三、改善中枢情感的药物:IBS患者常伴有精神心理障碍,对IBS的药物治疗应包括抗抑郁、抗焦虑治疗。抗抑郁药有三环类抗抑郁药,如阿米替林和选择性5-HT再摄取抑制剂,如氟西汀和帕罗西汀。其中,氟西汀治疗IBS有以下4个方面的作用:精神心理学的改善可诱导胃肠症状的缓解;调节内脏胃肠痛觉的5-HT递质活性及其受体对胃肠道动力的作用;潜在的中枢止痛作用;阻止了心理障碍和生理异常之间的恶性循环。对伴有严重焦虑精神症状的IBS患者,在治疗中可考虑配合抗焦虑药物治疗。
四、中药:国内一些临床观察证实,有些中药可有效缓解IBS患者的腹痛、腹泻及便秘症状。
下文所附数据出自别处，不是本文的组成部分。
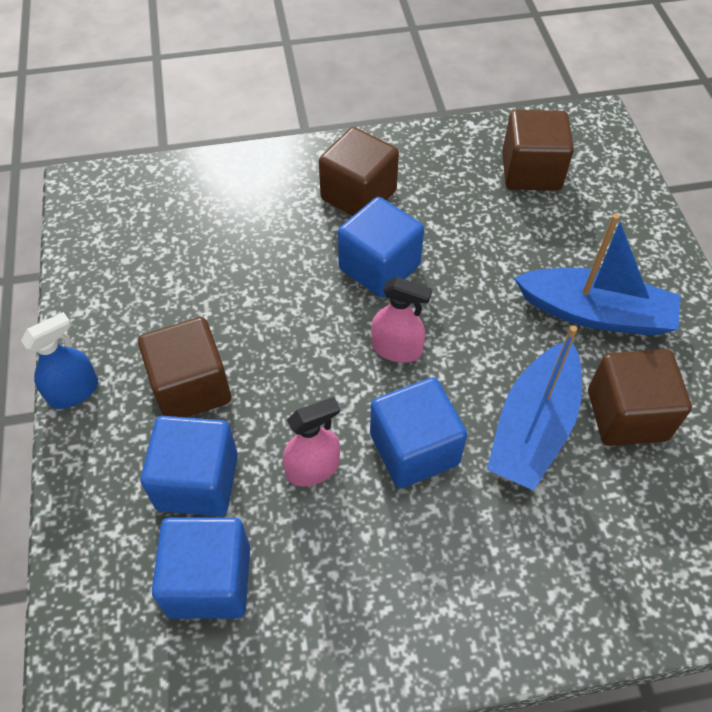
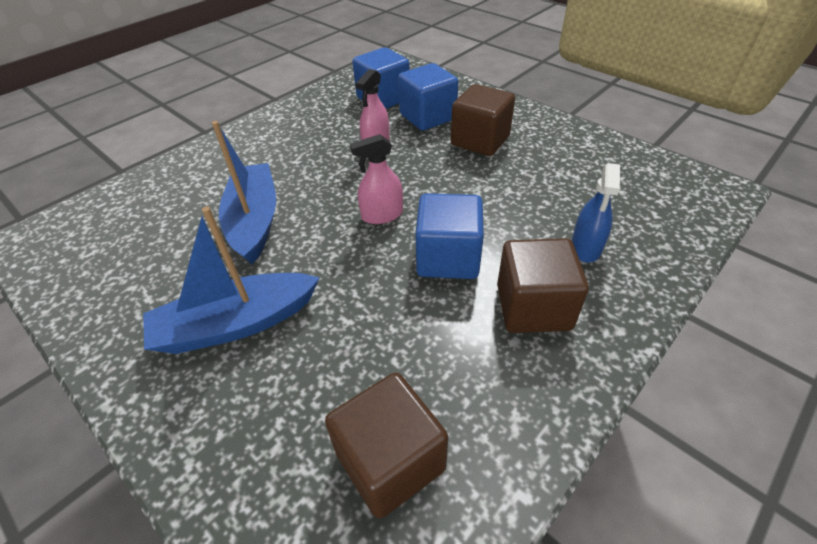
camera: 145 degrees right, 10 degrees down
(74, 391) = (533, 113): blue spray bottle -> blue spray bottle (586, 248)
(414, 449) = (326, 176): blue cube -> none
(627, 415) = (184, 261): brown cube -> none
五、微生态制剂:近年来,肠道菌群紊乱与IBS的关系受到重视。有研究表明,一部分患者的发病与肠道菌群失调有关,给患者补充益生菌可不同程度地改善患者的症状。其作用机制尚不十分清楚,一般认为有生物化学性抑制或促进作用、营养竞争、免疫清除和黏附受体竞争等。但是常用的益生菌制剂的种类并不多,主要包括双歧三联活菌、双歧四联活菌等。
目前,对于IBS尚缺乏非常有效的治疗手段,IBS尚不能完全治愈。有必要研究新型的能够治疗IBS的有效药物。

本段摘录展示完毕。